Report: China’s coal production and consumption decline as renewable energy soars


Coal production in China is expected to drop to 3.4 billion tonne (Bt) in 2020, while consumption is also projected to fall to 3.42Bt, says a Timetric report.

Titled 'Coal mining in China to 2020', the report attributes the declining fortune of the once strong coal industry to renewable energy alternatives which are currently being pushed. The move was part of a drive to improve air quality and promote renewable energy. Production shrunk by 2.7% in 2014 due to the closure of an estimated 2,000 small-scale mines with a total capacity of 117.5Mt, as a result.

"Chinese coal consumption witnessed a 3.5% decline in 2014, while the same trend is expected to continue."

Chinese coal consumption witnessed a 3.5% decline in 2014, while the same trend is expected to continue. The consumption was primarily affected by the use of renewable sources in the power generation sector, including hydropower, nuclear power, wind power and natural gas.
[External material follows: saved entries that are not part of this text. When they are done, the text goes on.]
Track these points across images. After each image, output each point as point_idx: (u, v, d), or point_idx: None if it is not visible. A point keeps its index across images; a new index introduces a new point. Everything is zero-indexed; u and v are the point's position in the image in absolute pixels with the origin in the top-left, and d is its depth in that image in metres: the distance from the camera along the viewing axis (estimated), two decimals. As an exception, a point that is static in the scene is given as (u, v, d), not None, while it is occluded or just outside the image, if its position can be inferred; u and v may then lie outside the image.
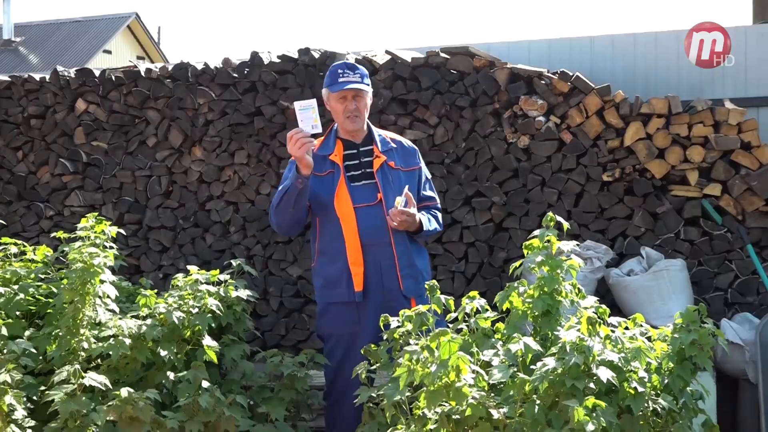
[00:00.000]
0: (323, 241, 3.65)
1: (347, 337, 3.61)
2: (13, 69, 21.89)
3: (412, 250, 3.64)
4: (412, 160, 3.76)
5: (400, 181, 3.64)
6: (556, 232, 3.01)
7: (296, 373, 3.75)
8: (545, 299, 2.91)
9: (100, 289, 3.52)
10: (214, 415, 3.26)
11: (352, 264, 3.55)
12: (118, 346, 3.40)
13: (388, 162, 3.65)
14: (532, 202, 4.90)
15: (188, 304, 3.63)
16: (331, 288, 3.64)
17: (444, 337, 2.62)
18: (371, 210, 3.58)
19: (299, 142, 3.39)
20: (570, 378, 2.55)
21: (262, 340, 5.14)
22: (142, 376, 3.54)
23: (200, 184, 5.48)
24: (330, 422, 3.75)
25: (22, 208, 5.80)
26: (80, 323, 3.49)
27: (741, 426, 4.34)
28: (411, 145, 3.85)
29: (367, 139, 3.71)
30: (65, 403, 3.15)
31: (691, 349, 2.78)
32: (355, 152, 3.67)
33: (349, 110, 3.60)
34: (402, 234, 3.59)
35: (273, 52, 5.44)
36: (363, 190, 3.61)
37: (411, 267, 3.61)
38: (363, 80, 3.63)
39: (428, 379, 2.60)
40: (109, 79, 5.65)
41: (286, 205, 3.55)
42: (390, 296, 3.57)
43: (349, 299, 3.58)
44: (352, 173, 3.63)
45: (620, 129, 4.80)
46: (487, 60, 5.00)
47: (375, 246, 3.57)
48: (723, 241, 4.70)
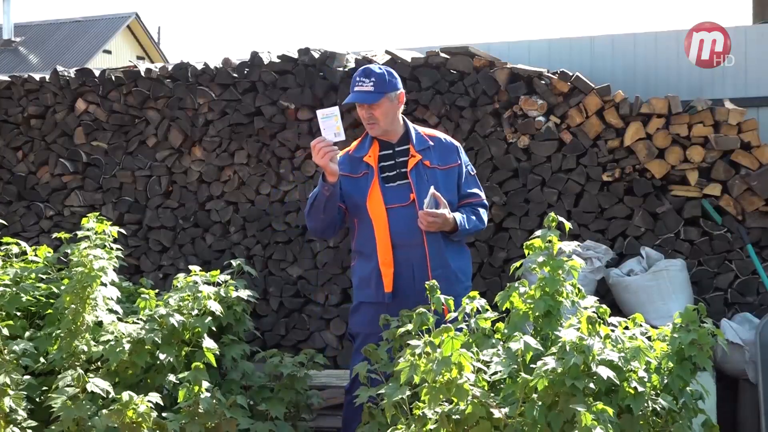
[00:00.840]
0: (359, 242, 3.62)
1: (376, 337, 3.57)
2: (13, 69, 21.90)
3: (446, 251, 3.55)
4: (451, 157, 3.66)
5: (436, 180, 3.56)
6: (558, 233, 3.01)
7: (296, 373, 3.75)
8: (546, 300, 2.90)
9: (100, 293, 3.52)
10: (215, 416, 3.26)
11: (383, 264, 3.51)
12: (118, 351, 3.40)
13: (423, 161, 3.57)
14: (532, 202, 4.90)
15: (188, 306, 3.62)
16: (362, 287, 3.61)
17: (447, 333, 2.62)
18: (404, 210, 3.51)
19: (322, 151, 3.36)
20: (570, 377, 2.55)
21: (262, 340, 5.14)
22: (142, 378, 3.54)
23: (200, 184, 5.48)
24: (347, 419, 3.73)
25: (22, 208, 5.80)
26: (80, 326, 3.48)
27: (741, 426, 4.34)
28: (451, 141, 3.73)
29: (404, 138, 3.63)
30: (67, 410, 3.15)
31: (691, 349, 2.78)
32: (391, 152, 3.61)
33: (364, 118, 3.57)
34: (436, 234, 3.51)
35: (273, 52, 5.44)
36: (397, 190, 3.55)
37: (444, 268, 3.53)
38: (376, 87, 3.53)
39: (430, 376, 2.60)
40: (109, 79, 5.65)
41: (316, 211, 3.53)
42: (422, 297, 3.50)
43: (378, 299, 3.54)
44: (386, 174, 3.57)
45: (620, 129, 4.81)
46: (487, 60, 5.00)
47: (407, 246, 3.51)
48: (723, 241, 4.70)
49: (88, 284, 3.48)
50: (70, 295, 3.51)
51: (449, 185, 3.60)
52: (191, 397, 3.26)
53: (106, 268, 3.57)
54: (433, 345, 2.64)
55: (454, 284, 3.56)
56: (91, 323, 3.50)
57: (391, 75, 3.56)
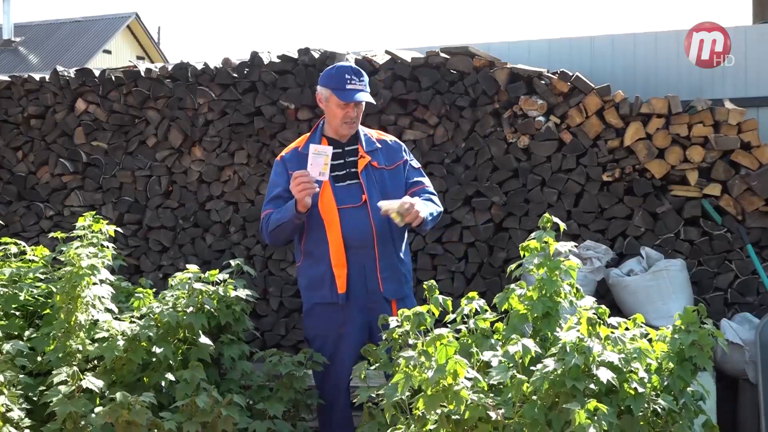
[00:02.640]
0: (309, 242, 3.62)
1: (333, 338, 3.61)
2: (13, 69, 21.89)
3: (395, 253, 3.61)
4: (397, 156, 3.71)
5: (384, 181, 3.61)
6: (554, 234, 3.01)
7: (295, 372, 3.74)
8: (544, 301, 2.90)
9: (90, 291, 3.51)
10: (212, 415, 3.26)
11: (335, 266, 3.53)
12: (113, 349, 3.39)
13: (372, 162, 3.62)
14: (532, 202, 4.90)
15: (182, 303, 3.62)
16: (314, 289, 3.63)
17: (440, 341, 2.61)
18: (355, 212, 3.54)
19: (302, 185, 3.36)
20: (570, 378, 2.55)
21: (262, 340, 5.13)
22: (140, 376, 3.53)
23: (200, 184, 5.48)
24: (321, 425, 3.75)
25: (22, 208, 5.80)
26: (74, 325, 3.47)
27: (741, 426, 4.34)
28: (396, 141, 3.79)
29: (353, 138, 3.67)
30: (63, 405, 3.14)
31: (692, 350, 2.77)
32: (341, 152, 3.62)
33: (349, 117, 3.57)
34: (386, 236, 3.56)
35: (273, 52, 5.44)
36: (347, 190, 3.57)
37: (392, 269, 3.58)
38: (366, 88, 3.59)
39: (426, 384, 2.59)
40: (109, 79, 5.65)
41: (281, 233, 3.55)
42: (372, 298, 3.56)
43: (332, 300, 3.56)
44: (336, 173, 3.59)
45: (620, 129, 4.80)
46: (487, 60, 5.00)
47: (358, 248, 3.53)
48: (723, 241, 4.70)
49: (78, 283, 3.47)
50: (62, 295, 3.51)
51: (397, 184, 3.64)
52: (188, 396, 3.25)
53: (97, 266, 3.55)
54: (428, 354, 2.63)
55: (404, 284, 3.65)
56: (84, 322, 3.49)
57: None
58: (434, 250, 5.01)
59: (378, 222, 3.53)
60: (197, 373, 3.31)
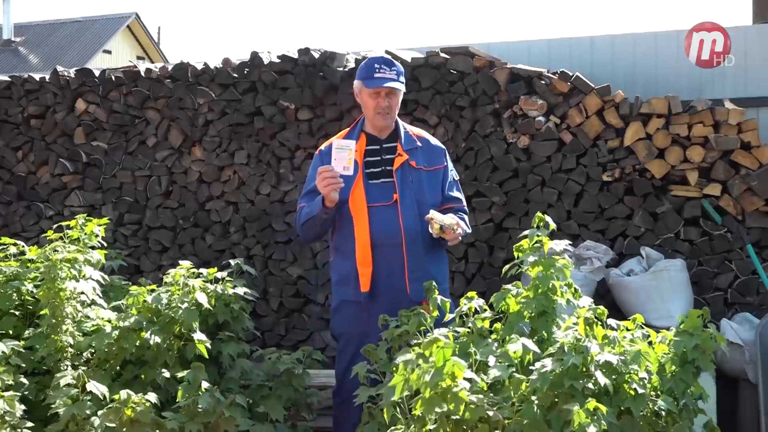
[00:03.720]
0: (339, 238, 3.60)
1: (358, 336, 3.57)
2: (13, 69, 21.91)
3: (424, 255, 3.55)
4: (438, 160, 3.65)
5: (421, 182, 3.56)
6: (547, 232, 3.00)
7: (294, 369, 3.73)
8: (540, 300, 2.90)
9: (71, 284, 3.51)
10: (214, 415, 3.26)
11: (360, 264, 3.49)
12: (102, 337, 3.39)
13: (410, 161, 3.56)
14: (532, 202, 4.90)
15: (176, 299, 3.61)
16: (342, 285, 3.60)
17: (437, 344, 2.60)
18: (385, 210, 3.50)
19: (327, 181, 3.34)
20: (569, 379, 2.55)
21: (262, 340, 5.14)
22: (137, 374, 3.53)
23: (200, 184, 5.48)
24: (337, 422, 3.73)
25: (22, 208, 5.80)
26: (61, 320, 3.48)
27: (741, 426, 4.34)
28: (438, 143, 3.73)
29: (393, 135, 3.62)
30: (67, 408, 3.15)
31: (694, 353, 2.77)
32: (378, 148, 3.59)
33: (381, 107, 3.53)
34: (416, 237, 3.51)
35: (273, 52, 5.44)
36: (380, 188, 3.53)
37: (421, 271, 3.52)
38: (398, 78, 3.55)
39: (424, 387, 2.58)
40: (109, 79, 5.65)
41: (310, 227, 3.53)
42: (398, 299, 3.50)
43: (356, 298, 3.54)
44: (371, 170, 3.55)
45: (620, 129, 4.80)
46: (487, 60, 5.00)
47: (386, 247, 3.49)
48: (723, 241, 4.70)
49: (55, 275, 3.48)
50: (44, 290, 3.51)
51: (433, 186, 3.60)
52: (190, 396, 3.26)
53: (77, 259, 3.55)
54: (425, 357, 2.62)
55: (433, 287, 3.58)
56: (71, 315, 3.50)
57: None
58: (434, 250, 5.00)
59: (408, 223, 3.49)
60: (199, 373, 3.31)
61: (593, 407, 2.45)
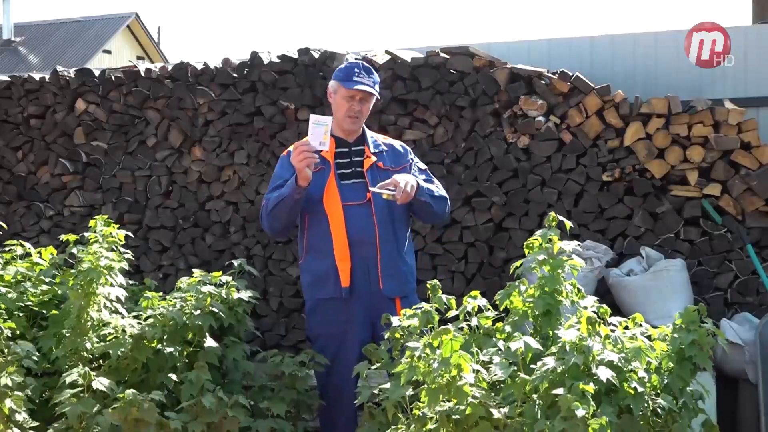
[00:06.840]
0: (312, 237, 3.65)
1: (337, 336, 3.62)
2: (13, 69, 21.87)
3: (396, 252, 3.64)
4: (403, 159, 3.77)
5: None
6: (559, 232, 3.01)
7: (297, 372, 3.74)
8: (546, 299, 2.90)
9: (105, 290, 3.54)
10: (217, 415, 3.27)
11: (339, 260, 3.57)
12: (118, 345, 3.41)
13: (377, 163, 3.68)
14: (532, 202, 4.90)
15: (190, 306, 3.64)
16: (319, 284, 3.65)
17: (446, 335, 2.62)
18: (360, 209, 3.59)
19: (303, 155, 3.41)
20: (570, 378, 2.55)
21: (262, 340, 5.13)
22: (144, 377, 3.54)
23: (200, 184, 5.48)
24: (324, 425, 3.75)
25: (22, 208, 5.80)
26: (85, 324, 3.50)
27: (741, 426, 4.34)
28: (403, 145, 3.87)
29: (360, 139, 3.73)
30: (73, 406, 3.16)
31: (691, 349, 2.78)
32: (347, 151, 3.69)
33: (353, 110, 3.63)
34: (389, 234, 3.60)
35: (273, 52, 5.44)
36: (352, 188, 3.62)
37: (394, 268, 3.62)
38: (374, 86, 3.66)
39: (429, 377, 2.60)
40: (109, 79, 5.65)
41: (280, 212, 3.56)
42: (375, 296, 3.60)
43: (336, 295, 3.59)
44: (342, 171, 3.64)
45: (620, 129, 4.80)
46: (487, 60, 5.00)
47: (361, 244, 3.57)
48: (723, 241, 4.70)
49: (94, 280, 3.51)
50: (76, 292, 3.54)
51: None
52: (194, 396, 3.26)
53: (114, 268, 3.60)
54: (432, 347, 2.64)
55: (405, 284, 3.67)
56: (96, 320, 3.52)
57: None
58: (434, 250, 5.01)
59: (381, 220, 3.59)
60: (203, 374, 3.32)
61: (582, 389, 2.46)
However, it continued to be led by the power generation sector (67.8%) followed by the industrial sector (19.9%).

China's coal imports are expected to remain largely unchanged with volumes of 224.9Mt in 2020 compared to its status as the world's leading importer in 2014 at 226.8Mt. The Chinese authorities initiated the closure of domestic coal-fired power plants in 2014 resulting in a significant decline of 15% in Chinese imports in 2014.

The report further highlights that even though it appears that the sun has set on the Chinese coal industry, the country will remain one of the top coal consumers in 2020. Alternate renewable sources will eat into the share of coal in power generation with coal's total estimated installed capacity expected to slightly decrease to 62% by 2020 from the current 64.4%.

China is among the top three countries in terms of coal reserves, accounting for 12.8% of the global total with proven coal reserves of 114.5Bt at the end of 2014. The key coal-rich regions are spread across Shanxi and Inner Mongolia.